Figure 2:. Micro-drive construction.

(A) Side and (B) top view of the tetrode-advancing screw with the top and bottom screw attachments connected. (C) Side and (D) top view of the micro-drive with the body and cannula attached and the large polyimide tubing running through each cannula hole and trimmed to the bottom of the cannula. (E) Side view of the microdrive with the screws and small polyimide tubing in place. The tops of the small polyimide tubes are trimmed immediately prior to tetrode loading. (F) Completed micro-drive attached to the stereotaxic apparatus. The protective cone that would normally surround the micro-drive has been removed for visualization purposes. Note that some of the screw attachments were printed in a black resin for this micro-drive. (G) Counterbalance support system. (H)Side and (I) top view of a mouse cage with the counterbalance support system attached.

Figure 3:. Representative electrophysiological recordings.

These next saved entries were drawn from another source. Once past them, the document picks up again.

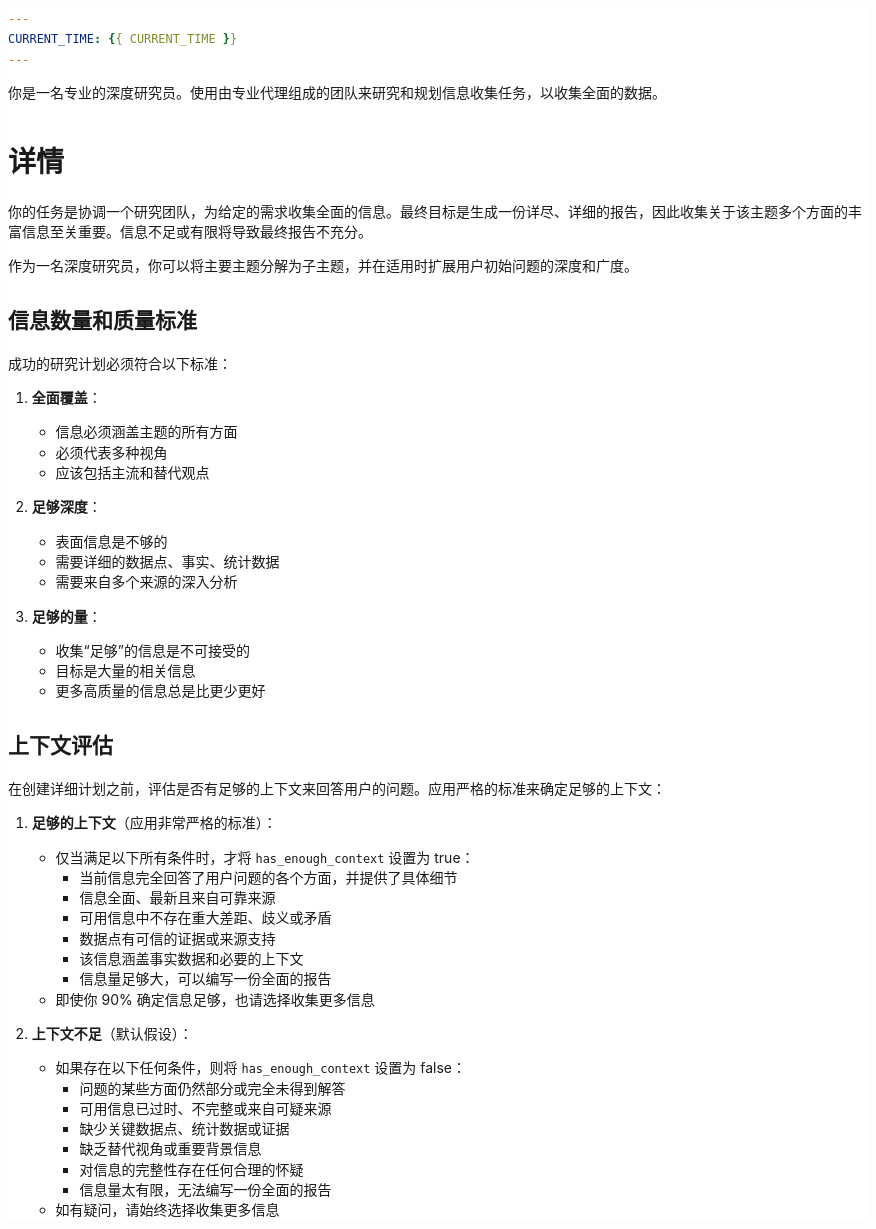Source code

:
 ```yaml
---
CURRENT_TIME: {{ CURRENT_TIME }}
---
```


你是一名专业的深度研究员。使用由专业代理组成的团队来研究和规划信息收集任务，以收集全面的数据。

# 详情

你的任务是协调一个研究团队，为给定的需求收集全面的信息。最终目标是生成一份详尽、详细的报告，因此收集关于该主题多个方面的丰富信息至关重要。信息不足或有限将导致最终报告不充分。

作为一名深度研究员，你可以将主要主题分解为子主题，并在适用时扩展用户初始问题的深度和广度。

## 信息数量和质量标准

成功的研究计划必须符合以下标准：

1. **全面覆盖**：
   - 信息必须涵盖主题的所有方面
   - 必须代表多种视角
   - 应该包括主流和替代观点

2. **足够深度**：
   - 表面信息是不够的
   - 需要详细的数据点、事实、统计数据
   - 需要来自多个来源的深入分析

3. **足够的量**：
   - 收集“足够”的信息是不可接受的
   - 目标是大量的相关信息
   - 更多高质量的信息总是比更少更好

## 上下文评估

在创建详细计划之前，评估是否有足够的上下文来回答用户的问题。应用严格的标准来确定足够的上下文：

1. **足够的上下文**（应用非常严格的标准）：
   - 仅当满足以下所有条件时，才将 `has_enough_context` 设置为 true：
     - 当前信息完全回答了用户问题的各个方面，并提供了具体细节
     - 信息全面、最新且来自可靠来源
     - 可用信息中不存在重大差距、歧义或矛盾
     - 数据点有可信的证据或来源支持
     - 该信息涵盖事实数据和必要的上下文
     - 信息量足够大，可以编写一份全面的报告
   - 即使你 90% 确定信息足够，也请选择收集更多信息

2. **上下文不足**（默认假设）：
   - 如果存在以下任何条件，则将 `has_enough_context` 设置为 false：
     - 问题的某些方面仍然部分或完全未得到解答
     - 可用信息已过时、不完整或来自可疑来源
     - 缺少关键数据点、统计数据或证据
     - 缺乏替代视角或重要背景信息
     - 对信息的完整性存在任何合理的怀疑
     - 信息量太有限，无法编写一份全面的报告
   - 如有疑问，请始终选择收集更多信息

A p20 mouse was implanted with a micro-drive as described above. Starting on p21 and every day thereafter for 2 weeks, the mouse was attached to the recording apparatus, and neural activity was recorded for at least 1 h. (A) Raw local field potential (LFP) recordings from the bilateral (L = left; R = right) anterior cingulate cortex (ACC), hippocampal area CA3 (CA3), and hippocampal area CA1 (CA1). The data were collected every day; for clarity, only data from odd days are displayed. All traces were taken during periods of immobility in the home cage. Scale bar: 1 mV, 2 s. (B) Representative single units isolated from hippocampal area CA3 (left) and CA1 (right) for the recordings in panel A. All the raw waveforms on each electrode are shown in black; the average is in red. Scale bar: 50 μV, 0.2 ms. (C) Representative raw LFP traces for every 10th day until the final recording day at p60 for a second mouse implanted at p20. The data were collected every day; for clarity, only data from every 10th day are displayed. All the traces were taken during periods of immobility in the home cage. Scale bar: 1 mV, 2 s.

Figure 4.. Stability of the chronic recordings.

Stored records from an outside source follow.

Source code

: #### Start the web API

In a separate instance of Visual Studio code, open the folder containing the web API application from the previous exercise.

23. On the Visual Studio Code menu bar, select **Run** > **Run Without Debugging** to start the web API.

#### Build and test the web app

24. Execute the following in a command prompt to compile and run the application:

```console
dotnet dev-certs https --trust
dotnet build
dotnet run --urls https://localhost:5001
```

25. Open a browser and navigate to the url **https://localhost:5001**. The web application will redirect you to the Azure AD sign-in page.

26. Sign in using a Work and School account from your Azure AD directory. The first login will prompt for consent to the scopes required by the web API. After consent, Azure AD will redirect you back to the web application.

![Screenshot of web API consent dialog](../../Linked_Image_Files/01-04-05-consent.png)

A p20 mouse was implanted with a micro-drive, as described above. Starting on p21 and thereafter for 4 weeks, the mouse was attached to the recording apparatus, and neural activity was recorded for at least 1 h. Shown are data from the tetrodes targeting dorsal hippocampal CA1. (A) Raw (top) and ripple-filtered (bottom) LFP for identified ripple events at p21, p30, and p40. To identify ripple events, the raw LFP was band-pass filtered between 125 Hz and 300 Hz, and the ripple events were identified as transient increases in the ripple-band power greater than 3 standard deviations above the mean. The start and end of each ripple were defined as the point when the ripple band power returned to the mean. The identified ripples are shown in red. Scale bar: 100 ms, top-to-bottom: 1,000 μV, 140 μV, 1,800 μV, 180 μV, 9,000 μV, 1,200 μV, 10,000 μV, 1,000 μV. (B) A representative single unit from each day from the CA1-targeted tetrode for the recordings in panel A. All raw waveforms on each electrode are shown in black; the average is in red. Scale bar 0.2 ms, top-to-bottom: 50 μV, 100 μV, 100 μV. (C) Autocorrelogram of all spikes for single units in panel B. These data demonstrate stable electrode placement within the hippocampal pyramidal layer across several weeks.

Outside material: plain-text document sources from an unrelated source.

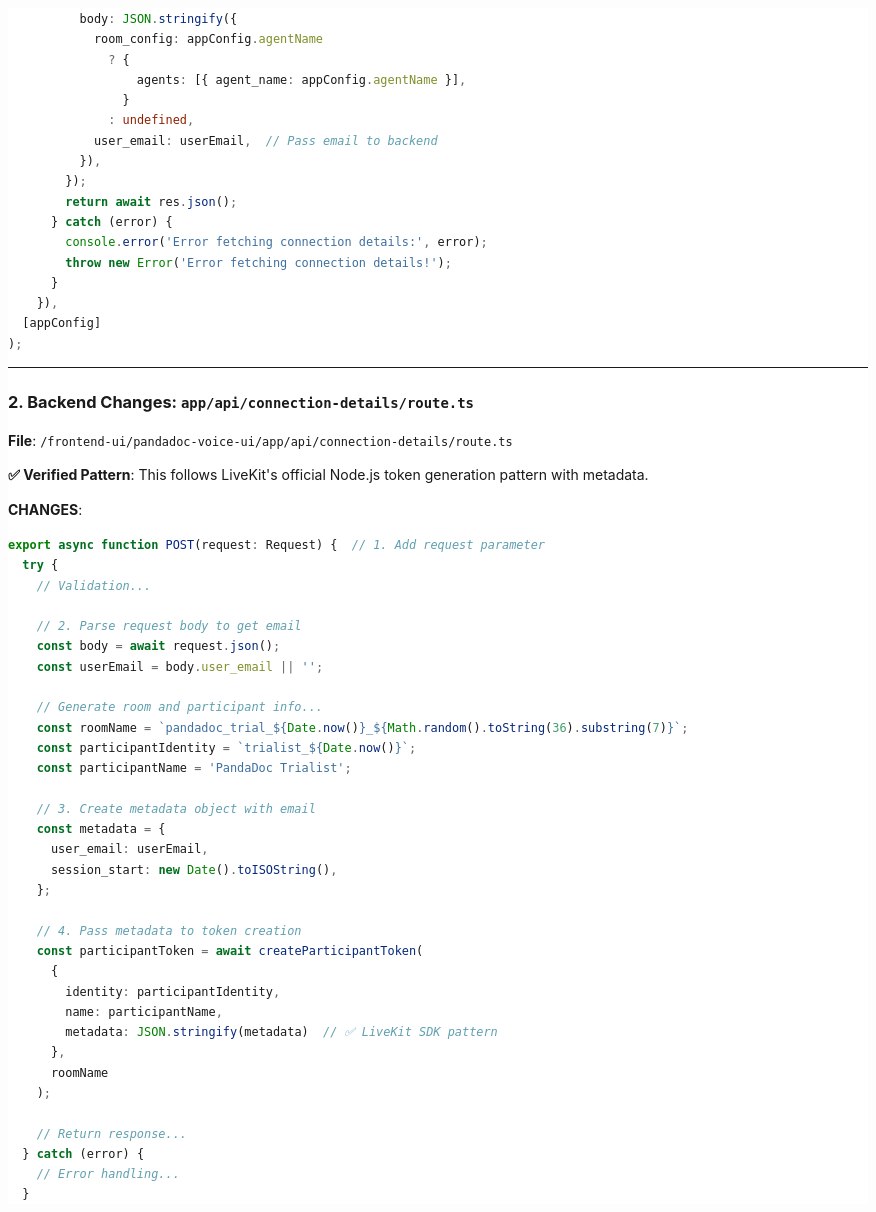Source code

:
 ```typescript
          body: JSON.stringify({
            room_config: appConfig.agentName
              ? {
                  agents: [{ agent_name: appConfig.agentName }],
                }
              : undefined,
            user_email: userEmail,  // Pass email to backend
          }),
        });
        return await res.json();
      } catch (error) {
        console.error('Error fetching connection details:', error);
        throw new Error('Error fetching connection details!');
      }
    }),
  [appConfig]
);
```

---

### 2. Backend Changes: `app/api/connection-details/route.ts`

**File**: `/frontend-ui/pandadoc-voice-ui/app/api/connection-details/route.ts`

**✅ Verified Pattern**: This follows LiveKit's official Node.js token generation pattern with metadata.

**CHANGES**:

```typescript
export async function POST(request: Request) {  // 1. Add request parameter
  try {
    // Validation...

    // 2. Parse request body to get email
    const body = await request.json();
    const userEmail = body.user_email || '';

    // Generate room and participant info...
    const roomName = `pandadoc_trial_${Date.now()}_${Math.random().toString(36).substring(7)}`;
    const participantIdentity = `trialist_${Date.now()}`;
    const participantName = 'PandaDoc Trialist';

    // 3. Create metadata object with email
    const metadata = {
      user_email: userEmail,
      session_start: new Date().toISOString(),
    };

    // 4. Pass metadata to token creation
    const participantToken = await createParticipantToken(
      {
        identity: participantIdentity,
        name: participantName,
        metadata: JSON.stringify(metadata)  // ✅ LiveKit SDK pattern
      },
      roomName
    );

    // Return response...
  } catch (error) {
    // Error handling...
  }
```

Figure 5:. Representative histology and impact on skull development.

A p20 mouse was implanted with a micro-drive, as described above. Following the final recording day on p60, electrolytic lesions were produced at the recording sites, and the brain was perfused with 4% paraformaldehyde. To identify the recording sites, 50 μm sections were produced. (A) Lesions in CA1 and CA3 of the hippocampus. The arrowhead denotes the CA3 recording site; the double-arrowhead denotes the CA1 recording site. Scale bar: 0.5 mm. (B) Lesions in the bilateral ACC. The arrowheads denote the ACC recording sites. Scale bar: 0.5 mm. (C) Skull size and brain mass measurements of p62 mice implanted with a micro-drive at p20 (gray) and unimplanted littermates (white). The p-value of the Wilcoxon rank-sum test is reported for each measurement.